Without changing a character, return the entries, but not the images they hold.
START Input material
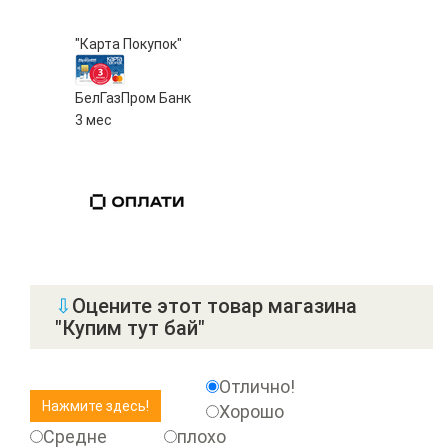
"Карта Покупок"
БелГазПром Банк
3 мес
⇩
Оцените этот товар магазина
"Купим тут бай"
Отлично!
Хорошо
Средне
плохо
END Input material
Answer below |
"Карта Покупок"
БелГазПром Банк
3 мес
⇩
Оцените этот товар магазина
"Купим тут бай"
Отлично!
Хорошо
Средне
плохо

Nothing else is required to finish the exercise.